══ Passage
Files and directories to check when using WP Super Cache

  1. Is there a wp-content/wp-cache-config.php ? If not, copy the file wp-super-cache/wp-cache-config-sample.php to wp-content/wp-cache-config.php and make sure WPCACHEHOME points at the right place.
  2. Is there a wp-content/advanced-cache.php ? If not, then you must copy wp-super-cache/advanced-cache.php into wp-content/. You must edit the file and change the path to point at the wp-super-cache folder.
  3. If pages are not cached at all, remove wp-content/advanced-cache.php and recreate it, following the advice above.
  4. Make sure the following line is in wp-config.php and it is ABOVE the require_once(ABSPATH.'wp-settings.php'); line:
define( 'WP_CACHE', true );
  1. Look in wp-content/cache/supercache/. Are there directories and files there?
  2. Set the variable $htaccess_path in wp-config.php or wp-cache-config.php to the path of your global .htaccess if the plugin is looking for that file in the wrong directory. This might happen if you have WordPress installed unusually.

Garbage collection issues

If you see garbage in your browser after enabling compression in the plugin, compression may already be enabled in your web server. In Apache you must disable mod_deflate, or in PHP zlib compression may be enabled. You can disable that in three ways. If you have root access, edit your php.ini and find the zlib.output_compression setting and make sure it’s “Off” or add this line to your .htaccess:

php_flag zlib.output_compression off

If that doesn’t work, add this line to your wp-config.php:

ini_set('zlib.output_compression', 0);

Garbage collection of old cache files won’t work if WordPress can’t find wp-cron.php. If your hostname resolves to 127.0.0.1, it could prevent the garbage collection from working. Check your access_logs for wp-cron.php entries. Do they return a 404 (file not found) or 200 code? If it’s 404 or you don’t see wp-cron.php anywhere, WordPress may be looking for that script in the wrong place. You should ask your server administrator to correct this or edit /etc/hosts on Unix servers and remove the following line. Your hostname must resolve to the external IP address other servers on the network/Internet use. A line like “127.0.0.1 localhost localhost.localdomain” is ok.

127.0.0.1 example.com

Use WP Crontrol to help diagnose garbage collection and preload problems. Use the plugin to make sure jobs are scheduled and for what time. Look for the wp_cache_gc and wp_cache_full_preload_hook jobs.
════
══ Dataset excerpts
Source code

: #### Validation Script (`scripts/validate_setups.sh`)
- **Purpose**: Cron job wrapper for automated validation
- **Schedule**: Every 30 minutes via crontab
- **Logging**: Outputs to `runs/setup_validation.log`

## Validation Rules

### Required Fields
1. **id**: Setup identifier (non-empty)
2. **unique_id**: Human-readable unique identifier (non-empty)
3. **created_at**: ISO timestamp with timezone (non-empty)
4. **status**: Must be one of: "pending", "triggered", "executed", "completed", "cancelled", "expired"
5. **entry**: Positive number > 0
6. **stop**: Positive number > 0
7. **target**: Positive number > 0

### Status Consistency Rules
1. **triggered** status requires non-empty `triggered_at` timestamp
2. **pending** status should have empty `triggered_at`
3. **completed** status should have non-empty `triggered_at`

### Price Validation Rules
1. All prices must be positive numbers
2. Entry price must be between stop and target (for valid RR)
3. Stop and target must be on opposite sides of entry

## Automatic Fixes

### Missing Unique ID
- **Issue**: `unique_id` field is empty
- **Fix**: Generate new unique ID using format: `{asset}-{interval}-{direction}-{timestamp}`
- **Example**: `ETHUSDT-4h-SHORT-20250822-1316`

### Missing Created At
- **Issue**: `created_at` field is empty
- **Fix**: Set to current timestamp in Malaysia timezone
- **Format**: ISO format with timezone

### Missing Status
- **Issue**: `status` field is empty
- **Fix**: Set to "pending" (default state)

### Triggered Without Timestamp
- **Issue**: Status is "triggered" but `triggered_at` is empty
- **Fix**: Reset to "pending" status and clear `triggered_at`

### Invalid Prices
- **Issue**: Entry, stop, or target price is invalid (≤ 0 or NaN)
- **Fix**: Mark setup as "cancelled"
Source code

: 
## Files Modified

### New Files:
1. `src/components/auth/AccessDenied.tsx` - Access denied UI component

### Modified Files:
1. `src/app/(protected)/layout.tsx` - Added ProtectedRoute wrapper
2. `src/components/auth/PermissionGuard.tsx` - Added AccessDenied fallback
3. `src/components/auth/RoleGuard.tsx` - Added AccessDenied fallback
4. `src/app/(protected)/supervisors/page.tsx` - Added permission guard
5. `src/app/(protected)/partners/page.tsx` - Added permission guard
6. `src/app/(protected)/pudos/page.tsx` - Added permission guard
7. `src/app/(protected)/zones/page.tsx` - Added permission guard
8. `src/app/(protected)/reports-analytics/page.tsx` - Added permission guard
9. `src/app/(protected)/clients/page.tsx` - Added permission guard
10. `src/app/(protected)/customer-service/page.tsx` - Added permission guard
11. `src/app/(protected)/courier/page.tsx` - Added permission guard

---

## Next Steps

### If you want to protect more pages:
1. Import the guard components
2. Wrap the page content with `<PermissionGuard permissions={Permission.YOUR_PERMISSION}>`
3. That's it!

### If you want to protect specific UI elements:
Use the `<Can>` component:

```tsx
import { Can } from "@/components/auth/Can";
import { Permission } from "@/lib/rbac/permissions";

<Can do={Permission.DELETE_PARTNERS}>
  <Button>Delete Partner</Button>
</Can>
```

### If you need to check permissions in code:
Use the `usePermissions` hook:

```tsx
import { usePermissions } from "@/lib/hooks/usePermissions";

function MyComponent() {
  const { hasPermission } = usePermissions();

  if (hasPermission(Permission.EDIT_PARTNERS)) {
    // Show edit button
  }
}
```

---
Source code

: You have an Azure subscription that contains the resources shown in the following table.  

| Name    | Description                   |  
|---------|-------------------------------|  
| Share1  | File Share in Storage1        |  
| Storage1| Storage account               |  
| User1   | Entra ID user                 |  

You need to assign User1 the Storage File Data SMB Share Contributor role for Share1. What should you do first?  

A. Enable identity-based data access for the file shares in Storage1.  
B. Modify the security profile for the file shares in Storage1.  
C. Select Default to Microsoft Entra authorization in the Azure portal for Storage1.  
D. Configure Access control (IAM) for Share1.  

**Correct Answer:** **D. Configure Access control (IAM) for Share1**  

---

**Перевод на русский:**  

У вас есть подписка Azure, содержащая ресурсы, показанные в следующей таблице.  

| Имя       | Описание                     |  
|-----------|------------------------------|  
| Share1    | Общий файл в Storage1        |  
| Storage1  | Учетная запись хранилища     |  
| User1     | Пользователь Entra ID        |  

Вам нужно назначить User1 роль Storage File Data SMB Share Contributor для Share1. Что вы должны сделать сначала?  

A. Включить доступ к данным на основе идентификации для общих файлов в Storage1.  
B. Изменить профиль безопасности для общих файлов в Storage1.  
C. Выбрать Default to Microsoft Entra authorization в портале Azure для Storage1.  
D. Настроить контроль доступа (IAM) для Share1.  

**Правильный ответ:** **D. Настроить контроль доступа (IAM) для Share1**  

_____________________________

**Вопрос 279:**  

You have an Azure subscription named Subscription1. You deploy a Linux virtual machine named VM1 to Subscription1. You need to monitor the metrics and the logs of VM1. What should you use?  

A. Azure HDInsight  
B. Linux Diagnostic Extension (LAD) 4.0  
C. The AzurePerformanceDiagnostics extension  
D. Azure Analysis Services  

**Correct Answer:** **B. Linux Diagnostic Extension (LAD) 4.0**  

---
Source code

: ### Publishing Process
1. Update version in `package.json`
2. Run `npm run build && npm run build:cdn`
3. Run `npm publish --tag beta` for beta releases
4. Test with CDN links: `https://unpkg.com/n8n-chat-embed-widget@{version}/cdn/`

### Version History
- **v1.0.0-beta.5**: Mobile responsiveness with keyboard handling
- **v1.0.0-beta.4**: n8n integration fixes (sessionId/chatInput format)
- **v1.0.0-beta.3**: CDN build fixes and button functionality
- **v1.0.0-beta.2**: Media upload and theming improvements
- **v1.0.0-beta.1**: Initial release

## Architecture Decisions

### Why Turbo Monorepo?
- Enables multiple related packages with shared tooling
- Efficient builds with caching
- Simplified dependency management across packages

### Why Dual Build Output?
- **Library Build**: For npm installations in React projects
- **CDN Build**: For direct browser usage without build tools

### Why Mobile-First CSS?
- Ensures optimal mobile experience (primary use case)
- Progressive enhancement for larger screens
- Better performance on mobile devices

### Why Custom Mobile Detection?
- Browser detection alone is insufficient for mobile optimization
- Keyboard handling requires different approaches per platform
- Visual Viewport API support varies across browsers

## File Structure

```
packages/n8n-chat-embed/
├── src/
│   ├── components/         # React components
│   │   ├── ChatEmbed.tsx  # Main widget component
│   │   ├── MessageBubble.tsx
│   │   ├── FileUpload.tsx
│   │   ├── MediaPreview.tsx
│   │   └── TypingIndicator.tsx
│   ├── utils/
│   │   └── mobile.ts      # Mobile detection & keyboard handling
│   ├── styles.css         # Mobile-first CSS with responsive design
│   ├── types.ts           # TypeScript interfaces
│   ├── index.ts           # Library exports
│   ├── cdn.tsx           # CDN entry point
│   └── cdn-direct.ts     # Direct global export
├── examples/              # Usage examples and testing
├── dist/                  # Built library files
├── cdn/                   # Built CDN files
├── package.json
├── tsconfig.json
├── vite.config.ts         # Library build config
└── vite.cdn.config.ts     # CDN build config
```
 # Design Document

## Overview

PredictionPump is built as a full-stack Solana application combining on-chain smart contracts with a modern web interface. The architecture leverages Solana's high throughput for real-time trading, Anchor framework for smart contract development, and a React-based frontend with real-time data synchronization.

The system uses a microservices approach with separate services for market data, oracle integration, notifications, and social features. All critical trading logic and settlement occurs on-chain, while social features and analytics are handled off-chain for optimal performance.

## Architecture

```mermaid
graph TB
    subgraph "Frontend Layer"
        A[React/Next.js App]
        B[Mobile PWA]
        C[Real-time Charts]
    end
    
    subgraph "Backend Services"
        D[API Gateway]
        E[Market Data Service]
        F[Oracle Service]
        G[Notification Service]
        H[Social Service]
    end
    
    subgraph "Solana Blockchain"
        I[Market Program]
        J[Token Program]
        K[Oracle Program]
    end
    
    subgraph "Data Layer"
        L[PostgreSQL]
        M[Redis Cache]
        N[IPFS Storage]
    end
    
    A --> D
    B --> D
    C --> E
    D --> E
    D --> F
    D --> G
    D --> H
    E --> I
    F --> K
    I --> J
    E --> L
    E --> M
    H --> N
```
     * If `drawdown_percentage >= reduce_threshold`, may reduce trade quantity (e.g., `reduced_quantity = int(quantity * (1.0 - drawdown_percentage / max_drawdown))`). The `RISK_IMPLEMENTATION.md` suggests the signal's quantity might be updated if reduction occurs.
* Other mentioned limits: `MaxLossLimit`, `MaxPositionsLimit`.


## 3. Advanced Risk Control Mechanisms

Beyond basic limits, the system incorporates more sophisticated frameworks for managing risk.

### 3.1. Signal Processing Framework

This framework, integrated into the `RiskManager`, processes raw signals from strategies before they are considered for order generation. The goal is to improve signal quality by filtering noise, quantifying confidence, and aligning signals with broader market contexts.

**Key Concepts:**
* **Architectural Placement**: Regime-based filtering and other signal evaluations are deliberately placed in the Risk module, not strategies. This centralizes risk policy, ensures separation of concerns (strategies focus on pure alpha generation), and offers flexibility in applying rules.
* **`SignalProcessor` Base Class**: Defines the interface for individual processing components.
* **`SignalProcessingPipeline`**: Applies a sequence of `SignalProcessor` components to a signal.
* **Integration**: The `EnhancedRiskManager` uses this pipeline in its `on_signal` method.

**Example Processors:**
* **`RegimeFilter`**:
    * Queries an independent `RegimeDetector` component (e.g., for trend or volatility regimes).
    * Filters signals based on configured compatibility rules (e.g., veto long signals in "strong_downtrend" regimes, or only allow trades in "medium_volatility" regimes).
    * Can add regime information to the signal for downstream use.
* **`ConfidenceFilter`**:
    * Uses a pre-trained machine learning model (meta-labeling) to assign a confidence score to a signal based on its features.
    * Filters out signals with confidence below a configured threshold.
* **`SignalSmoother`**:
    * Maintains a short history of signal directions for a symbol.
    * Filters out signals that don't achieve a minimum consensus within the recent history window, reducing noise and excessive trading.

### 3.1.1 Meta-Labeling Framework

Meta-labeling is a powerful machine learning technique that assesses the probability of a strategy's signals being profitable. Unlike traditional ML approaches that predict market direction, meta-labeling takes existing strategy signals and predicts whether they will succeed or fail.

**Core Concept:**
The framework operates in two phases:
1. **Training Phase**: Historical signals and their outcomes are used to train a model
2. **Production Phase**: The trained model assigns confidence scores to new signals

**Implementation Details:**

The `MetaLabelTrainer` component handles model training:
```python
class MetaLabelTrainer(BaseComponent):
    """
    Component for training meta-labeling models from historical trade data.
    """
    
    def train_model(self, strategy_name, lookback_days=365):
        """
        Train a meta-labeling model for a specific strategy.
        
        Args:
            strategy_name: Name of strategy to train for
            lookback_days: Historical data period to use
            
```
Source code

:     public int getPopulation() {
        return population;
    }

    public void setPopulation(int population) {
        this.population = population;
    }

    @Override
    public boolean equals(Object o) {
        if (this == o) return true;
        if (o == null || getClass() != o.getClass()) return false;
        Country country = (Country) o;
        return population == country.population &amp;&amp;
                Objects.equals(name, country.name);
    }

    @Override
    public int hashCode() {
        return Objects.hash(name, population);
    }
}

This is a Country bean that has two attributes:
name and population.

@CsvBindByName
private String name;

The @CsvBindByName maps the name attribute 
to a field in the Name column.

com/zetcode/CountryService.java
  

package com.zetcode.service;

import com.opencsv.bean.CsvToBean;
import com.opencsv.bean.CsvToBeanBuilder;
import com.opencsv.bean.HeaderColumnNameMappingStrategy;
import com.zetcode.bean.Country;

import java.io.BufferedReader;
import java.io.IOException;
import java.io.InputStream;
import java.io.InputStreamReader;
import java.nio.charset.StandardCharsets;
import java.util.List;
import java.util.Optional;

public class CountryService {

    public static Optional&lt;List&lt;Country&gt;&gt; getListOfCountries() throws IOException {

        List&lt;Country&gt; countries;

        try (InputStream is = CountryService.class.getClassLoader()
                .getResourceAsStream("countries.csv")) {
════
What you have to do
Answer these questions using the WP Super Cache troubleshooting notes:
(a) If wp-content/wp-cache-config.php is missing, which file should be copied there?
(b) Which line can be added to .htaccess to turn off zlib compression?
(c) Which two jobs should be looked for in WP Crontrol?
The listing has no connection to the WP Super Cache troubleshooting notes.

Written answer
(a) wp-super-cache/wp-cache-config-sample.php
(b) php_flag zlib.output_compression off
(c) wp_cache_gc and wp_cache_full_preload_hook